The time travel loop plays out as pages 6 and 34/35 echo one another. When Billy discovers the mined time crystals he catches up and becomes the future self’ we saw on page 6 sending his urgent warning back through time. Having already seen his future self using this method to contact him, Billy figures out what to do. Radio kid that he is, he guesses the time crystals work like radio quartz and sends a broadcast back to himself hours earlier!
When Mary says – ‘I’D LOVE TO MEET ME FROM ANOTHER UNIVERSE. I WONDER IF I’D BE VERY DIFFERENT at all…’ - it’s a wry reference to the ‘main Earth’ Mary Marvel as she appeared in Final Crisis.
The creators of the weekly Countdown series that preceded Final Crisis introduced a running thread where sweet, innocent Mary Marvel is turned to the dark side by Black Adam and equipped with a shiny black mini-skirted costume a new dedication to wickedness and a new name, Black Mary. The creators of Countdown intended to have her redeemed but we decided to explore some of the implications of a bad Mary Marvel.
For me at least, the sexing up of Countdown’s Black Mary Marvel had a real-world analogue in the sexualisation of Disney starlets like Britney, Christina, Miley, and the rest. Presented to the audience as wholesome kid entertainers and role models for girls – then given a ‘dirty’ makeover to attract a whole new following…

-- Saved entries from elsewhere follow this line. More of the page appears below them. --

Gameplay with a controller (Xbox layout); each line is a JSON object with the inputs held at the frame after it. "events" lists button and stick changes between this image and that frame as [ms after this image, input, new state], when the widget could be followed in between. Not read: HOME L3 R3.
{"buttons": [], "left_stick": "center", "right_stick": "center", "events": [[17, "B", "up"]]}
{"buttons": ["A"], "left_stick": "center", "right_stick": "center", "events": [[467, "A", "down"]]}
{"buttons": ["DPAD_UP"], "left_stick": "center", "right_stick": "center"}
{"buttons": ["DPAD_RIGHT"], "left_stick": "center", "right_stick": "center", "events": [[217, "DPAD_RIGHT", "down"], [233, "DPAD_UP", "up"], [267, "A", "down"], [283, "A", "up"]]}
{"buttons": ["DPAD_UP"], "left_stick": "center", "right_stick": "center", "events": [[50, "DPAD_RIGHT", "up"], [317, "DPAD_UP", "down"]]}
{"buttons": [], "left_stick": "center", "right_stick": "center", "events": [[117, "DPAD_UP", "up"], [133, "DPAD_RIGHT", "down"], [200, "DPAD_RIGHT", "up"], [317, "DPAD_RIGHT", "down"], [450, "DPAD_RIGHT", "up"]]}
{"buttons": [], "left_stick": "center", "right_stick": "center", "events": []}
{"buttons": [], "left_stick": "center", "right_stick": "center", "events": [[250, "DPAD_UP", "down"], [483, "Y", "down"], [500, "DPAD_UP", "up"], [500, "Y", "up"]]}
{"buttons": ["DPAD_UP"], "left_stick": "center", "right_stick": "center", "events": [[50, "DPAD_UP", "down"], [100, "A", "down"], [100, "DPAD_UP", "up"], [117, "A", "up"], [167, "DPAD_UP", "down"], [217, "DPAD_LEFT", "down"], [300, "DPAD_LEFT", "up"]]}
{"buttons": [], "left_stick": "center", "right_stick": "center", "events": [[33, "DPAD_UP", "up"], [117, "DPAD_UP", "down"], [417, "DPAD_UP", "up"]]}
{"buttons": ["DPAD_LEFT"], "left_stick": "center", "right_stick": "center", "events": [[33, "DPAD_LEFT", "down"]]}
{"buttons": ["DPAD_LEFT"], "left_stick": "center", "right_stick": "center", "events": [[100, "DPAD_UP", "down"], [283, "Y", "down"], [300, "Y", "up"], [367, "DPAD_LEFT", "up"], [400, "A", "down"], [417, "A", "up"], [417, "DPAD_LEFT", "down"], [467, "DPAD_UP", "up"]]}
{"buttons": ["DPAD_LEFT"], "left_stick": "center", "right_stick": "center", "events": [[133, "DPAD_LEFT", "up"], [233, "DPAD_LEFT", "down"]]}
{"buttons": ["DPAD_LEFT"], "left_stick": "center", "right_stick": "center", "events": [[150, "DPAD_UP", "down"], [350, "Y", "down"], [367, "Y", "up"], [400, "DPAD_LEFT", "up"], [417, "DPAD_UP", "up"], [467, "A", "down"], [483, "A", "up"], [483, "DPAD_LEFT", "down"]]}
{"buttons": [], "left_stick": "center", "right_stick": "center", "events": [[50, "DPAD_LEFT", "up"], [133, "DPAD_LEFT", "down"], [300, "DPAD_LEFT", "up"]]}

Final Crisis showed the horrific, corrupting onslaught of a cosmic suicide capitalism - ‘WORK! CONSUME! DIE DIE DIE FOR DARKSEID!’ - that reduces all life to its market value, to commodity, no more than the disposable instruments of a singular tyrannical will to power.
In that vein, we twisted the Countdown plot thread further to reveal a Mary Marvel possessed by Jack Kirby’s torture god Desaad, (standing in for middle aged male comic book writers or music execs), and pornified into a monstrous caricature of cosmetically and surgically enhanced synthetic femininity. Her hair was chopped down to stubble and a few dyed purple tufts as a call-back to those ‘crazy Britney’ headlines, hinting at the toll on her mental health such performative saleable sexuality might imply (there are also deliberate echoes of Mary Marvel’s UK counterpart Kid Marvelman, who became in the hands of Alan Moore the apocalyptic and terrifying epitome of the superhero kid gone bad trope).
The savage satire sounded great on paper, but in the end, I felt bad about putting Mary Marvel through all that just to make a point about people putting her through all that.
Thunderworld gave me the opportunity to make amends by writing Mary Marvel as I prefer to imagine the character, more in the vein of my Supergirl, as an ultra-competent, compassionate, clever teenage girl with fierce principles – while emphasising the distinctive qualities suggested by her acronymic magic word – Selene for grace, Hippolyta for strength, Ariadne for skill, (later changed to Artemis but Ariadne is much better), Zephyrus for flight Aurora for beauty (later Artemis but again Aurora is better), Minerva for wisdom.
I loike this story a lot – and as a kind of All-Star Captain Marvel it’s one of the most perfectly constructed single issues and summations of a brand that I’ve done.
I can usually see all kinds of glaring mistakes in my published work but this one is remarkably error free!
Coming soon – The Multiversity Guidebook and Mastermen!
Grant, one of these days I'm going to have a conversation with you about the merits of later day Miley Cyrus.
I like the idea that all three members of the Marvel Family use the word SHAZAM to transform. But since you mentioned your preference for Mary having her own gods, it got me thinking. If Junior were to have his own gods, and not just piggy back on Billy’s, off the top of your head do you have any picks for who they’d be?